«Nicht im­mer hint­an­stel­len»

Welche Aufgaben kommen dem Bauingenieur, der Bauingenieurin in unserer Gesellschaft heute zu? Wie ist das Verhältnis zwischen Ingenieur und Architekt? Wie sollte es sein? Auf diese und andere Fragen geht Klaus Stiglat im Buch «Bauingenieur? Bauingenieur!» ein.

Publikationsdatum
15-04-2013
Revision
25-10-2015

In Aufsätzen, Vorträgen und einem Essay macht sich Klaus Stiglat Gedanken zum Beruf Bauingenieur – untermalt mit eigenen Freihandzeichnungen in der Buchmitte. Das erste Referat hielt Stig­lat bereits vor 22 Jahren, dennoch enthält es aktuelles Gedankengut und wirft Fragen auf, die Bauingenieure heute noch täglich beschäftigen (sollten). Exemplarisch dafür stehen folgende Zitate: «… In unserem Beruf ist zunächst nicht Berechnung gefragt, sondern persönliches Stellungbeziehen, auch Zivilcourage genannt.» «Keine Statik kann eine lebhafte Fantasie bzw. die Intuition des Ingenieurs ersetzen.» Und: «Wir (die Ingenieure und Ingenieurinnen, Anm. d. Red.) sind bei Projekten, z. B. denen des Verkehrsbaus und anderen mehr, keine Neutren, wir sollten unsere Stellung nicht immer hintanstellen.»

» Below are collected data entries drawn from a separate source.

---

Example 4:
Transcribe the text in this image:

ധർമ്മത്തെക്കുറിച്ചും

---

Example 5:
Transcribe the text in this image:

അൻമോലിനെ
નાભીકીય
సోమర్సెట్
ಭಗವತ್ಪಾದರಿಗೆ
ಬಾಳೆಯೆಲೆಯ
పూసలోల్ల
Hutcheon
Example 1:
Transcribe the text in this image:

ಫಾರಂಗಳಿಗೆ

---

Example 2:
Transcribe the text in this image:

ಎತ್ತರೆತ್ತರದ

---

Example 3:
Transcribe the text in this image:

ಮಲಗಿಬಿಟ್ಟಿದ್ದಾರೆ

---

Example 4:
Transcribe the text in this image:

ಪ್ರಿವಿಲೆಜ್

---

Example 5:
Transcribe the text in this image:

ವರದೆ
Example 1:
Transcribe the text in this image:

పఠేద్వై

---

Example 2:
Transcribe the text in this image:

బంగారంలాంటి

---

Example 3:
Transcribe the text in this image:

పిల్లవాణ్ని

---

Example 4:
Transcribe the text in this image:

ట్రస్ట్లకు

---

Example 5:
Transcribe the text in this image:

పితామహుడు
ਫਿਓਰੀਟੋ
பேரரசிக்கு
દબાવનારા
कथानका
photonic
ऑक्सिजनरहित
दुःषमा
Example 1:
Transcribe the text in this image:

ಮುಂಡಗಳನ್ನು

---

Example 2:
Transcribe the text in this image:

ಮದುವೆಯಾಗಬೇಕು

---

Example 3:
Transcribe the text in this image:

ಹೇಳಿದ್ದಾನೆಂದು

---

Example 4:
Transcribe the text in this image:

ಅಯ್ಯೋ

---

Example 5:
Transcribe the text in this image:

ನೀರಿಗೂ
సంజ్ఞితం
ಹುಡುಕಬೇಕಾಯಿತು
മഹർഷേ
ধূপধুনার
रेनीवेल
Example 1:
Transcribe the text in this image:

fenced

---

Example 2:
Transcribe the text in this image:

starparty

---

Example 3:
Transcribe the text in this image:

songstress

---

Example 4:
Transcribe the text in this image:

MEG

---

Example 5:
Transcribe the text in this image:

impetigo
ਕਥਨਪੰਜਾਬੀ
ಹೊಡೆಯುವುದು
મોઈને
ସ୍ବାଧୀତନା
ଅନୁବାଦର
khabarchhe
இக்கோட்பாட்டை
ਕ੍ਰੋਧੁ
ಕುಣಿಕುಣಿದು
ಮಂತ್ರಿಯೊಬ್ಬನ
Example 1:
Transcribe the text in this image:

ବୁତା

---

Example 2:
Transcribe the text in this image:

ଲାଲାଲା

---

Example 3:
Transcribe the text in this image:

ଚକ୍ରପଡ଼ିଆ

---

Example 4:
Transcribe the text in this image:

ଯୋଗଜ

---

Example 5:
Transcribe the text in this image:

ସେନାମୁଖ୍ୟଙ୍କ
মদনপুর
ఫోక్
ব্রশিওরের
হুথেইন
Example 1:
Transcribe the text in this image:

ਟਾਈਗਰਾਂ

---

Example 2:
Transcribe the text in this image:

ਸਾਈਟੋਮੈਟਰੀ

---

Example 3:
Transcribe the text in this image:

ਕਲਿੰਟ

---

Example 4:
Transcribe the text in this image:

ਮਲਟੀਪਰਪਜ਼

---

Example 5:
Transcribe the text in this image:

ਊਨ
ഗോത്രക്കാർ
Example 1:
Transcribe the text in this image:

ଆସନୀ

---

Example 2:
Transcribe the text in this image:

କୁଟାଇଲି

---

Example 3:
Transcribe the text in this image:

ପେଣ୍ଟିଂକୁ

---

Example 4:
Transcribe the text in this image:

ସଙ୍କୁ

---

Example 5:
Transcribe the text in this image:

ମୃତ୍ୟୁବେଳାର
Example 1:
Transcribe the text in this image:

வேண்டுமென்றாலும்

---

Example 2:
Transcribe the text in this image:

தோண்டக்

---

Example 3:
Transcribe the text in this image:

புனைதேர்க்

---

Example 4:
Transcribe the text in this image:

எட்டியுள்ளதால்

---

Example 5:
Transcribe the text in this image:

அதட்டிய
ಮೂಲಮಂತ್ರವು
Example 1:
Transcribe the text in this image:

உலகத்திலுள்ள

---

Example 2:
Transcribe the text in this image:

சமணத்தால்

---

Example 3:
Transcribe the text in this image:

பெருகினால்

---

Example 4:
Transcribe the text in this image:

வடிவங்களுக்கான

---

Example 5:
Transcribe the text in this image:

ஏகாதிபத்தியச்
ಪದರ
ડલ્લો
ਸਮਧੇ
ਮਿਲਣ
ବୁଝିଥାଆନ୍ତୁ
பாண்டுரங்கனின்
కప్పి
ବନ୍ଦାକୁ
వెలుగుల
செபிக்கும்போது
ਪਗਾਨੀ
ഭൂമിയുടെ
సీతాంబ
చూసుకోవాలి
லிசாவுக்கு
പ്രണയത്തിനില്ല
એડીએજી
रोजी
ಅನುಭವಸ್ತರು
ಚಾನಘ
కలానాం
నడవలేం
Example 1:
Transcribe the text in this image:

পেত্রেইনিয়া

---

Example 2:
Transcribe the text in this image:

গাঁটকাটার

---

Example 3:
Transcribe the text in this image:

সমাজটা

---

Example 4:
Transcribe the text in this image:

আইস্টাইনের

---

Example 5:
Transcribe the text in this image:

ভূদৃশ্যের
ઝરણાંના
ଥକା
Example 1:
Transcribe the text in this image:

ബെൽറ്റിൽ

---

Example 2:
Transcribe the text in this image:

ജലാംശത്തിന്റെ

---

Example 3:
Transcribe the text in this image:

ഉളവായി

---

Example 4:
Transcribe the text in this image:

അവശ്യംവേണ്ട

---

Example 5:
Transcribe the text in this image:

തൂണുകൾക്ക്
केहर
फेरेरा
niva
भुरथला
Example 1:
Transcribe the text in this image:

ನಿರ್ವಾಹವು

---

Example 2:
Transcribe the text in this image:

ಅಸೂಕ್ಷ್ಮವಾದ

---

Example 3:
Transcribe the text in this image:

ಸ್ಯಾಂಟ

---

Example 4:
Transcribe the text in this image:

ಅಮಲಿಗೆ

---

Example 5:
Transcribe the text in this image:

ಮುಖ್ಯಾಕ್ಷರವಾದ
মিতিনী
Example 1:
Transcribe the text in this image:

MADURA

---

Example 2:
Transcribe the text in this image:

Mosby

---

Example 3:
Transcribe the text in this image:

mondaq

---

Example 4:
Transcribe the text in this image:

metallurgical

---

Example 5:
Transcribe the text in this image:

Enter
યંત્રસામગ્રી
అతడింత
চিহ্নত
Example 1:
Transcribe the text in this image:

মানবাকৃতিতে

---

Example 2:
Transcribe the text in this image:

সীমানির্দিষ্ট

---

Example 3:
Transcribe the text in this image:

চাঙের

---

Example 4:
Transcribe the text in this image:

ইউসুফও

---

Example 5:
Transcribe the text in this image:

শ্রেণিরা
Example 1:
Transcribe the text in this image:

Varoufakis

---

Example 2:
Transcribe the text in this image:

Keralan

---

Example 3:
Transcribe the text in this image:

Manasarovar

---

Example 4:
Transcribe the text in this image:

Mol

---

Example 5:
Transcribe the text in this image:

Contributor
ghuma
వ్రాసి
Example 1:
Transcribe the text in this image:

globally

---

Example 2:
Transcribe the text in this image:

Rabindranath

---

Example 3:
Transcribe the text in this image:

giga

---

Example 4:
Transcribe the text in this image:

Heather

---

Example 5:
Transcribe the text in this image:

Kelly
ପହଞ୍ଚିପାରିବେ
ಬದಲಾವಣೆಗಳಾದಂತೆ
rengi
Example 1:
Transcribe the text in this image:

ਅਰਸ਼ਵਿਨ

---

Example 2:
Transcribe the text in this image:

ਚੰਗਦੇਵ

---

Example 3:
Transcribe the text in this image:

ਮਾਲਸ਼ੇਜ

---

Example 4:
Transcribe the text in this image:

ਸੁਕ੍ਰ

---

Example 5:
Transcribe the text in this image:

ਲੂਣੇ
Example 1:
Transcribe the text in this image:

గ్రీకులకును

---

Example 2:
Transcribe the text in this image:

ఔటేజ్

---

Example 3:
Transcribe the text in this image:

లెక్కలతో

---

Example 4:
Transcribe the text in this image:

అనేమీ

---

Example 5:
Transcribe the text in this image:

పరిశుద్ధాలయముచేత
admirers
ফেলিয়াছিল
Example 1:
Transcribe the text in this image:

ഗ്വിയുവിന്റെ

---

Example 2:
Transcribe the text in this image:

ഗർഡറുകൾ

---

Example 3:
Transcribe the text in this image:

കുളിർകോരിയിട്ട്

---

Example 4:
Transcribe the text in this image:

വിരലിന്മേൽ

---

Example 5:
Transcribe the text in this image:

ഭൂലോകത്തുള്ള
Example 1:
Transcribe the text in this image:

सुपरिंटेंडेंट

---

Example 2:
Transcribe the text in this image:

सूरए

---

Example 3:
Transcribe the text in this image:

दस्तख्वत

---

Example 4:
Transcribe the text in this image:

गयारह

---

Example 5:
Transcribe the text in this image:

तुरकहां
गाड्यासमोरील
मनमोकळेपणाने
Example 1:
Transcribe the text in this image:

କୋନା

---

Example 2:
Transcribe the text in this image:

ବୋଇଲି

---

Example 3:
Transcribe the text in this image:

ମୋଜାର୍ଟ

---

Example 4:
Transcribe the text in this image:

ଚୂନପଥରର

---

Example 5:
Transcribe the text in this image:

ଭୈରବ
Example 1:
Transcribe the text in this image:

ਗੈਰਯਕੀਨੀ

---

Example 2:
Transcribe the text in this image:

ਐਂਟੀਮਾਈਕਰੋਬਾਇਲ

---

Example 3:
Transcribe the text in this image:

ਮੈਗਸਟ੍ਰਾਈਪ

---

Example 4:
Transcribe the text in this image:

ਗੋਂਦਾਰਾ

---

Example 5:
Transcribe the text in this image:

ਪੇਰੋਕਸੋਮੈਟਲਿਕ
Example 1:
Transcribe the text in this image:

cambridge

Es sind Denkanstösse, die Ingenieure aufnehmen sollten. Genauso die kernige Aus­sage im Vortrag, den Stiglat erstmals 1992 hielt: Fachzeitschriften kennen keine eingehende Auseinandersetzung mit Ingenieurbau­werken, wie sie bei Architekten als Architek­tur­kritik besteht. Der Autor setzt sich denn auch mit einer solchen Ingenieurkritik auseinander und weist auf Aspekte hin, die für eine Beurteilung notwendig wären. Er macht sich stark dafür, dass Ingenieure ihren Stil haben: «Konstruk­tion ist die Auseinandersetzung des Inge­nieurs mit den Kräften. Auch hier könnte man von «Stilen» sprechen.» Dieses Konstatieren der fehlenden Ingenieurkritik zieht sich wie ein roter Faden durch die Kapitel. So sagt er in einem Vortrag von 2006: «Unsere Werke werden der Architekturkritik unterzogen, obwohl es dieser an Verständnis und Vokabular für einen zutreffende Gesamtbewertung ermangelt. Wir selbst äussern uns aus einem Blickwinkel der kritischen Betrachtung nicht. (…) Erst eine seriöse, fundierte Kritik, die ja wahrlich nicht als Nestbeschmutzung zu ­sehen ist, wiese auf uns hin.» Wer sich also darstellt, der wird wahrgenommen.

Im Essay vom Februar 2012, dem letzten Kapitel, setzt er sich schliesslich – als ehema­liger Schriftleiter der Zeitschrift Beton- und Stahlbetonbau – konkret mit der Ingenieurkritik auseinander und beurteilt ausgewählte Brücken. Er schreibt ein Plädoyer für die Konstruktionskritik an Tragwerken und schliesst mit den Worten: «Unser nicht messbares, von der Person, dem Zeitgeist, dem Kulturkreis und der Erziehung geprägtes Gestaltungsvermögen ist das Gleichgewicht zur Theorie; beides zusammen, Inneres und Äusseres, ergeben ein stimmiges Werk. Darüber müssen wir berichten und auch streiten.»